* **Problem statement**: All lines in the records that carry the string "ποσότητα" are to be shown.

* **Recorded data**:
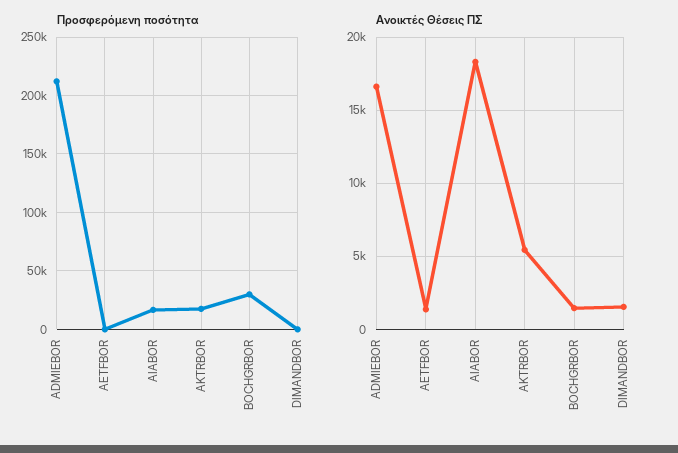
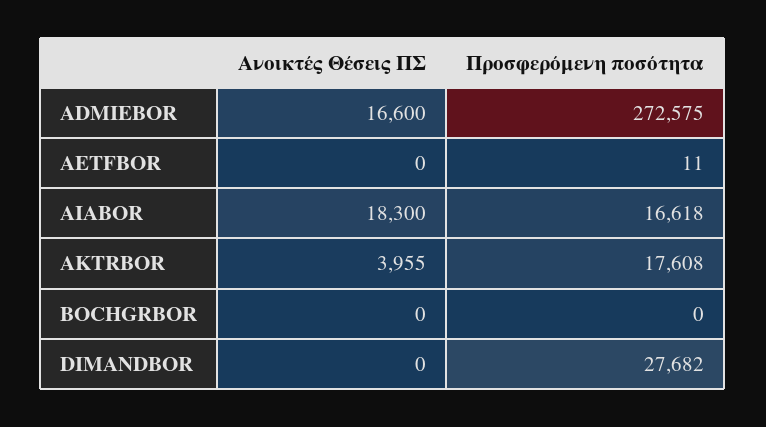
Προσφερόμενη ποσότητα, ADMIEBOR: 210000 -> 272575
Προσφερόμενη ποσότητα, BOCHGRBOR: 30000 -> 0
Προσφερόμενη ποσότητα, DIMANDBOR: 0 -> 27682
Ανοικτές Θέσεις ΠΣ, AETFBOR: 1500 -> 0
Ανοικτές Θέσεις ΠΣ, AKTRBOR: 5500 -> 3955
Ανοικτές Θέσεις ΠΣ, BOCHGRBOR: 1500 -> 0
Ανοικτές Θέσεις ΠΣ, DIMANDBOR: 1500 -> 0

* **Task answer**:
Προσφερόμενη ποσότητα, ADMIEBOR: 210000 -> 272575
Προσφερόμενη ποσότητα, BOCHGRBOR: 30000 -> 0
Προσφερόμενη ποσότητα, DIMANDBOR: 0 -> 27682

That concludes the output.